Birleşmiş Milletler, 1993 yılında özgür ve bağımsız bir basın için 3 Mayıs'ı Dünya Basın Özgürlüğü Günü olarak kabul etti…
Bugün 3 Mayıs ve muhtemelen “özgür basın” üzerine kimi değerlendirmeler gündemimize düşecektir… Bunların önemli bir kısmı basının özgür olamadığına ilişkin yakarışlardan oluşur…
Basının bir başına özgürlüğü nasıl söz konusu olur? İnsanların özgür olmadığı, yargının özgür olmadığı, siyasetçilerin bile özgür olmadığı bir ülkede basının özgürlüğü mümkün mü? Değil… Basın da özgür değil zaten pek çok taraftan, değişik gerekçelerle aynı sonuçta birleşeceğimiz genel bir itiraf!
Özgür olmamaktan kasıt, sırf demir parmaklıklar ardında olmak da değil… Nice tutsaklıklar var kendi içimizde yaşadığımız, farkına bile varamadığımız…
Alışılmış çaresizliklerimizi hiç saymıyorum bile…
Basının özgürlüğü tabi ki demokratik toplumlar için olmazsa olmaz… Ancak tek başına kurtuluş mümkün değil! Şöyle ki özgür yargı, yasama, yürütme hatta birey olmadıkça basının hürriyeti bir hayal ve rüya olarak kalmaya devam eder…

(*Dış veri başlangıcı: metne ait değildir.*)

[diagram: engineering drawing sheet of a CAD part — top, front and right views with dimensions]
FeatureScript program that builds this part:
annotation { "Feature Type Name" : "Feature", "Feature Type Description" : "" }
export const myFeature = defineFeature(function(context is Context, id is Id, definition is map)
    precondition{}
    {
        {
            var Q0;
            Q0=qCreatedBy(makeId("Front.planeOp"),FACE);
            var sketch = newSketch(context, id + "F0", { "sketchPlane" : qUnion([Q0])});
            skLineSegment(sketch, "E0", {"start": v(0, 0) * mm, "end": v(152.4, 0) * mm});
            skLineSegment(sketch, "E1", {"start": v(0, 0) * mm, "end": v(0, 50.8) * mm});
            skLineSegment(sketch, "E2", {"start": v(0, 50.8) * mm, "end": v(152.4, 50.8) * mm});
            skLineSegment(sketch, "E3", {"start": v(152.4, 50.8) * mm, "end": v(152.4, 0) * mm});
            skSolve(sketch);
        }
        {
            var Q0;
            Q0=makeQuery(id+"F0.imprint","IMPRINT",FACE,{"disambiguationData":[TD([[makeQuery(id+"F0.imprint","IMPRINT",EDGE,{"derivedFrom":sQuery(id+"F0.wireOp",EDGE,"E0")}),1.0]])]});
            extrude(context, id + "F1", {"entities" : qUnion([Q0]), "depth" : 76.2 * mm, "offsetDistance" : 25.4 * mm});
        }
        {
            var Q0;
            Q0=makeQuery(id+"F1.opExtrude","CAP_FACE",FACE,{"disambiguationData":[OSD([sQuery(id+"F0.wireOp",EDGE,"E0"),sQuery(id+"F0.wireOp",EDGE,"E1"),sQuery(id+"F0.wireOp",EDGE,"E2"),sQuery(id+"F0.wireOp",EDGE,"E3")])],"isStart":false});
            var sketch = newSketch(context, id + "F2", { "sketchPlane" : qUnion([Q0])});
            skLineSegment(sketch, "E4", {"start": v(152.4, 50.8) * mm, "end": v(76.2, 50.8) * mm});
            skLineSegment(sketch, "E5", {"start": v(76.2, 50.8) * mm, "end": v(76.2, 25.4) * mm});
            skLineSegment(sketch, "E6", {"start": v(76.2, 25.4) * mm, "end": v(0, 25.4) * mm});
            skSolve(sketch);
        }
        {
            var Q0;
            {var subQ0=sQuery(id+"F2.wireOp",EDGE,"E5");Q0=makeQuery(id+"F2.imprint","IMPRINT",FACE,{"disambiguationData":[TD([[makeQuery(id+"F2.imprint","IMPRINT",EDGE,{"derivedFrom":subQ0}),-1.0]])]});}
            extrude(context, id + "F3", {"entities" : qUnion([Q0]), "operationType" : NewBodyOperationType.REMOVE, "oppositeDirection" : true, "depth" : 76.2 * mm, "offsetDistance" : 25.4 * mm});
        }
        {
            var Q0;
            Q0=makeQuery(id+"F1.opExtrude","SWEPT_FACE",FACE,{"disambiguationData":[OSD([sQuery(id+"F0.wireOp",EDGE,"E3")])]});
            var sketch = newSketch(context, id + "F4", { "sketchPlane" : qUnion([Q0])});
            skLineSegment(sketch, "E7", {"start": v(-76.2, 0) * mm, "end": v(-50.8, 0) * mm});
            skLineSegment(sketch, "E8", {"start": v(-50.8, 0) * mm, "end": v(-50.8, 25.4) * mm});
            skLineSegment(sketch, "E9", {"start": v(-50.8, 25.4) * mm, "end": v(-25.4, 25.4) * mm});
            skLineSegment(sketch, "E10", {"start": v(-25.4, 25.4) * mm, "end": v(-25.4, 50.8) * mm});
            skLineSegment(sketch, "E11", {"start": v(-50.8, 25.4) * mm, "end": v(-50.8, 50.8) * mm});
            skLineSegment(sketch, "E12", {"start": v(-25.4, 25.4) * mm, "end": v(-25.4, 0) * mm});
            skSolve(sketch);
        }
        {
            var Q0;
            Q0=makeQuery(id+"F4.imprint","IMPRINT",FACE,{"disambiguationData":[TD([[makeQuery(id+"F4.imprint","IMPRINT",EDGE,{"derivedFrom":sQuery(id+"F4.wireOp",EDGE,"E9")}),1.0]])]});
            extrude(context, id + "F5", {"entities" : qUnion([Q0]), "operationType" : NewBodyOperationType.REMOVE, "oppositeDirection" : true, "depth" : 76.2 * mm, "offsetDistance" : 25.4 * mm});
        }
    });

Başkaları veya etkileşim içinde olduklarınızın sizi belli sınırlar ve çerçevede tutma isteğinin yanı sıra insan kendi özgürlüğüne prangaları bizzat da hatta giderek artan oranda kendi eliyle vuruyor!
Özgürlüğümüzden taviz vererek elde ettiğimiz istekler bizi göz göre göre esarete sürükler… Kendi karar ve ayaklarımızla gittiğimiz tutsaklığı görmeyiz, görmek istemeyiz… Böyle davrandıkça da büyütürüz!
Dünkü köşe yazımla ilgili “karışık” diyen arkadaş bugünküne ne diyecek? Ortalık karışık, kafalar karışık, duygular karışık; bu kadar karışıklıktan ayan bir beyan beklemek nafile…
Hani bazen saçınız bir türlü şekil almaz ve delirdiğiniz noktada iki elinizin parmaklarını saçınıza geçirir de karıştırırsınız ya! Ya da uçsuz bucaksız bir alanda rüzgarı saç diplerinize kadar hissetmek istediğinizde yaptığınız hareket olur ya…
Öz-Gür/lük… Özgünüzü gür bırakmak! Hayatın tüm baskıları ve yapmacıklığını elinizin tersiyle bir kenara itip, içinizde biriken baskılardan kurtulmak ne iyi gelir…
Allah insana yapamayacağı şeylerin hayalini kurdurtmazmış! Deli düşünceler gibi gelebilir ama pek ala mümkün ve de benim aklımdan geçenler bunlar…
Bir daha mı geleceğiz dünyaya… Hayatınızı istediğiniz gibi yaşamadığınız her an, gün bile demiyorum, ne kadar büyük bir kayıp düşünün… Ne kadar ömrü kaldığını bilmeden yaşayan varlıklar olarak ziyadesiyle fazla kurmaca barındırıyoruz hayatlarımızda…
Özgürlük! Basın bir başına özgür olamaz… Hayatın hangi alanında iştigal ederseniz edin yaşıyor olmanız yeterli esasen özgür olmamıza, özgür olmanıza yardım ederek, bunu önemseyerek destek verin : ) Bu bir toplumsal zincir; bir bireyin, bir alanın eksikliği, tek halkayla özgürlük kaybolur! İnsanlığın tarihsel süreçte verdiği özgürlük mücadelelerini düşünüyorum da bugünkü kolaycılığımız ve vazgeçişlerimiz akıl almaz!
GÜNÜN SÖZÜ
Seveceksen öylece sev. Ne kusursuz insan ara, ne de insanda kusur. Birincisini zaten bulamazsın, ikincisinde ise, bulduğun her kusur, öğrendiğin her ayıp sahibini değil, seni çirkinleştirir. Her ikisi de seni mutsuz eder. Birincisini bulamadığın için, ikincisini ise bulduğun için mutsuz olursun... Aynı dili konuşanlar değil, aynı duyguları paylaşanlar anlaşabilirler.